- **Page-level text extractions**:
########################################

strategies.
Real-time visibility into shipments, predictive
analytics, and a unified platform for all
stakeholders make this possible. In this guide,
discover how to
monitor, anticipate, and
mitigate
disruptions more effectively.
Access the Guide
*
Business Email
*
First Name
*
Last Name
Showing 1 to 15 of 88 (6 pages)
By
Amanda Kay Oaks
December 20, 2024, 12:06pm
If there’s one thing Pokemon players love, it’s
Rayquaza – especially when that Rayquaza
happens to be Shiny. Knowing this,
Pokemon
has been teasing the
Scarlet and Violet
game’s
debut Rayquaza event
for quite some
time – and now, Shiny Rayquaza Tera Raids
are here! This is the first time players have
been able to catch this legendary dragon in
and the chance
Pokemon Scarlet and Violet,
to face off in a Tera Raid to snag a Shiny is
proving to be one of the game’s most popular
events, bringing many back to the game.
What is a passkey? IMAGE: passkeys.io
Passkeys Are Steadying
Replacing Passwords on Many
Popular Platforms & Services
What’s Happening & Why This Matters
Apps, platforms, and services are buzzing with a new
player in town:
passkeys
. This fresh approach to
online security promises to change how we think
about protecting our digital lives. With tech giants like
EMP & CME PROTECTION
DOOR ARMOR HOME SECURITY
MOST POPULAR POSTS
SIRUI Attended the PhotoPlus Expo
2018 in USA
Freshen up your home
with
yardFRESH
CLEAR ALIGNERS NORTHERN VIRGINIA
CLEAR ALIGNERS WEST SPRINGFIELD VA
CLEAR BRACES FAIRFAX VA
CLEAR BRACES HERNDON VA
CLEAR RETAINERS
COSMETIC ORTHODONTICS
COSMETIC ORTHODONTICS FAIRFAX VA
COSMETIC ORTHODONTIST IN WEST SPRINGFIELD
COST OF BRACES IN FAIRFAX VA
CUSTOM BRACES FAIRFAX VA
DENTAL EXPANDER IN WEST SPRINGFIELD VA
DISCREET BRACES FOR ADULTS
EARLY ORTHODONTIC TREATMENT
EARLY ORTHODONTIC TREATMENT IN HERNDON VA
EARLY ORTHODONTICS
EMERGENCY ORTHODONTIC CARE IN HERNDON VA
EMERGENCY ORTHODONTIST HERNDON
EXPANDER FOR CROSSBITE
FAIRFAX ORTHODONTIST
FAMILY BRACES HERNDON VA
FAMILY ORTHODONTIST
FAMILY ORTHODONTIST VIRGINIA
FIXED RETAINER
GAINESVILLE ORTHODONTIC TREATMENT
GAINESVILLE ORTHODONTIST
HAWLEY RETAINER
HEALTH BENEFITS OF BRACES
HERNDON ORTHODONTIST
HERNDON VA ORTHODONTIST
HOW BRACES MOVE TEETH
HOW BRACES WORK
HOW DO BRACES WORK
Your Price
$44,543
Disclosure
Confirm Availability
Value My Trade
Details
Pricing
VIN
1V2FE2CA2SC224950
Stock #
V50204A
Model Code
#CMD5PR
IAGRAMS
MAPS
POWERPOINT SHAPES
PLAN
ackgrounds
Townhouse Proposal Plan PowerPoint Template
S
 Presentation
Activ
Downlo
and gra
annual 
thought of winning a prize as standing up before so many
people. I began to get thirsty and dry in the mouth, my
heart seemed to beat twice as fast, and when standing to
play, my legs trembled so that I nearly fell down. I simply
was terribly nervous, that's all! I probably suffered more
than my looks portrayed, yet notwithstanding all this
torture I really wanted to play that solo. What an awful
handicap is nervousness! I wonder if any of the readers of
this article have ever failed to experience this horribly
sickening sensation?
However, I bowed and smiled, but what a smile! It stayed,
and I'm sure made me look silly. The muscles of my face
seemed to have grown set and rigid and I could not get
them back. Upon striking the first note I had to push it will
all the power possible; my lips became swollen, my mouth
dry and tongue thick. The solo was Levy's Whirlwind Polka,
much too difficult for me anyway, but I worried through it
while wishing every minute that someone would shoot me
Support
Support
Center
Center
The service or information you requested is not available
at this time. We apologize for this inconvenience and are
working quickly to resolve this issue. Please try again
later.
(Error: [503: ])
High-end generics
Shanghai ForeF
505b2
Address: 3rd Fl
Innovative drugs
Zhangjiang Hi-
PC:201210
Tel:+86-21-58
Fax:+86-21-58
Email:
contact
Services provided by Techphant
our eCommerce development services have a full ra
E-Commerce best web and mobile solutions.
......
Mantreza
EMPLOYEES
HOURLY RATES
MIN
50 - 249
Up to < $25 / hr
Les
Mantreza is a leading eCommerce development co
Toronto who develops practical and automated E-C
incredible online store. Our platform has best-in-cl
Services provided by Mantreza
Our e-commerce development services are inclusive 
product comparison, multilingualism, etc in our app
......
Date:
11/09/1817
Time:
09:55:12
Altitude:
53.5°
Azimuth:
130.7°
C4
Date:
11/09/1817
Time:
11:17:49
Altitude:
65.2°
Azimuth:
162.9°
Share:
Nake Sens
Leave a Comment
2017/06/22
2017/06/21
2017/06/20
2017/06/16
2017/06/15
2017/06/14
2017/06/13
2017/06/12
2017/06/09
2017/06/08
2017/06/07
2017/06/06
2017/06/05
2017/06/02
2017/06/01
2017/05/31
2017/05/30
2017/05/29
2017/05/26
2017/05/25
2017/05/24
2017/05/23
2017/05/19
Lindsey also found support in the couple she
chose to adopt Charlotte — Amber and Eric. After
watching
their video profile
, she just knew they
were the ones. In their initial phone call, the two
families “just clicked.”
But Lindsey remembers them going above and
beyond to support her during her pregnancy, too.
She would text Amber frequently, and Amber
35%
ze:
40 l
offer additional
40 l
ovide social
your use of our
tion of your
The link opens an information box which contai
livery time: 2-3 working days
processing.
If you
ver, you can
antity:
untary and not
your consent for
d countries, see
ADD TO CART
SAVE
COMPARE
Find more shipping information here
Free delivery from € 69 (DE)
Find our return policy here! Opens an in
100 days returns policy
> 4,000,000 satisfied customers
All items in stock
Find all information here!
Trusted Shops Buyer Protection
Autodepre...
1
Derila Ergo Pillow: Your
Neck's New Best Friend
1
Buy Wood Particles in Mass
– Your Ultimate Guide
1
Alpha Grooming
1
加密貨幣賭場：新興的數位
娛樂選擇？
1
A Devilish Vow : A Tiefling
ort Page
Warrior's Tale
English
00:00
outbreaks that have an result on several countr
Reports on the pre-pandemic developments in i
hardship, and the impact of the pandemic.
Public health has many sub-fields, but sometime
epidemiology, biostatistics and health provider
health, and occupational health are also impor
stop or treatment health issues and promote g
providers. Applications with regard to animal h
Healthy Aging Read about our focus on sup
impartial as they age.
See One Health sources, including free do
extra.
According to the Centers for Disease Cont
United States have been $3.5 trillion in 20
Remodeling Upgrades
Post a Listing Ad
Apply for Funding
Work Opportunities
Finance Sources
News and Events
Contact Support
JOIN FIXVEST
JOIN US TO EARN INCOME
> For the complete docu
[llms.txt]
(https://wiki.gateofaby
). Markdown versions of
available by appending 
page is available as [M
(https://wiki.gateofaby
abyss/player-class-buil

########################################

- **Brief**: Give back the lines from the very first one through the line containing "2018 in USA", including both, copied word for word with nothing changed.

- **Result of the task**:
strategies.
Real-time visibility into shipments, predictive
analytics, and a unified platform for all
stakeholders make this possible. In this guide,
discover how to
monitor, anticipate, and
mitigate
disruptions more effectively.
Access the Guide
*
Business Email
*
First Name
*
Last Name
Showing 1 to 15 of 88 (6 pages)
By
Amanda Kay Oaks
December 20, 2024, 12:06pm
If there’s one thing Pokemon players love, it’s
Rayquaza – especially when that Rayquaza
happens to be Shiny. Knowing this,
Pokemon
has been teasing the
Scarlet and Violet
game’s
debut Rayquaza event
for quite some
time – and now, Shiny Rayquaza Tera Raids
are here! This is the first time players have
been able to catch this legendary dragon in
and the chance
Pokemon Scarlet and Violet,
to face off in a Tera Raid to snag a Shiny is
proving to be one of the game’s most popular
events, bringing many back to the game.
What is a passkey? IMAGE: passkeys.io
Passkeys Are Steadying
Replacing Passwords on Many
Popular Platforms & Services
What’s Happening & Why This Matters
Apps, platforms, and services are buzzing with a new
player in town:
passkeys
. This fresh approach to
online security promises to change how we think
about protecting our digital lives. With tech giants like
EMP & CME PROTECTION
DOOR ARMOR HOME SECURITY
MOST POPULAR POSTS
SIRUI Attended the PhotoPlus Expo
2018 in USA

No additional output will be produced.